La richiesta di oscuramento dei canali Rai non esime dall’obbligo di pagare il canone. Lo ha chiarito la Corte di Cassazione annullando una decisione della Commissione Tributaria del Lazio che aveva accolto il ricorso di un contribuente. Il servizio pubblico, insomma, non è assimilabile a una televisione privata, non c’è abbonamento, si tratta di un vero e proprio tributo.
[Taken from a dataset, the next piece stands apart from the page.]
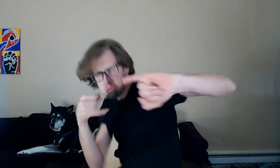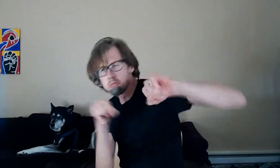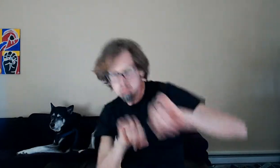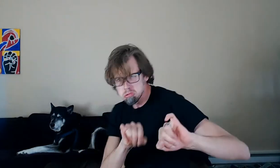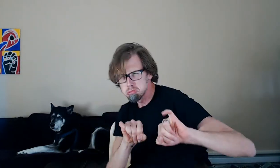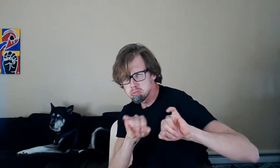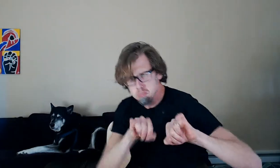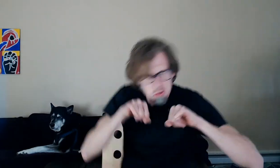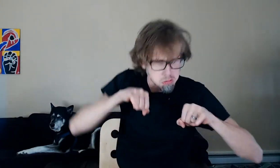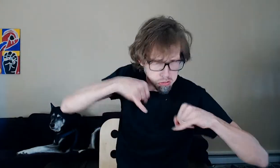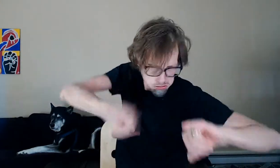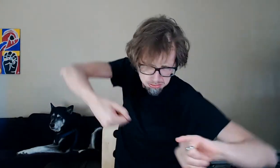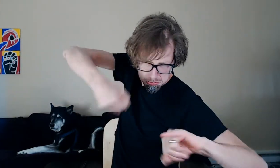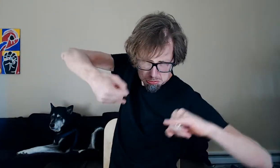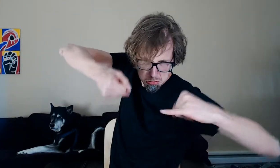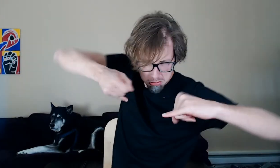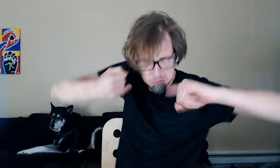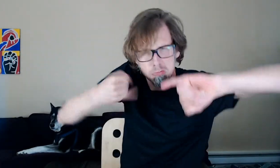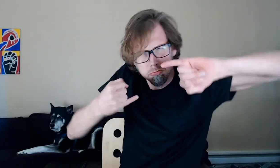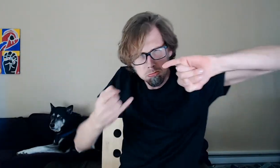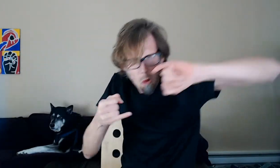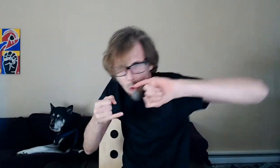and then used a pry bar and a hammer to lift that piece out of place.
In particolare la sesta sezione civile di piazza Cavour (sentenza n. 1922) ha accolto il ricorso dell’Agenzia delle Entrate contro la sentenza che aveva annullato una cartella per omesso pagamento del canone dal 2007 al 2008.
Secondo la Commissione Tributaria, il canone non sarebbe dovuto perché nel 2002 il contribuente aveva richiesto l’oscuramento delle reti Rai: il giudice di merito aveva ritenuto fondata la tesi anche perché non contestata puntualmente in giudizio dall’Agenzia.
La Cassazione, citando una precedente decisione delle Sezioni Unite (n. 24010 del 2007) ha ribadito che il canone Rai “non trova la sua ragione nell’esistenza di uno specifico rapporto contrattuale che leghi il contribuente all’Ente, la Rai, che gestisce il servizio pubblico radiotelevisivo, ma costituisce una prestazione tributaria fondata sulla legge e non commisurata alla possibilità effettiva di usufruire del servizio” e che “la richiesta di oscuramento dei canali Rai non rientra nel novero dei fatti esistintivi dell’obbligo di pagamento”. Ragione per cui, la Commissione Tributaria del Lazio dovrà ripronunciarsi, attenendosi a tale principio.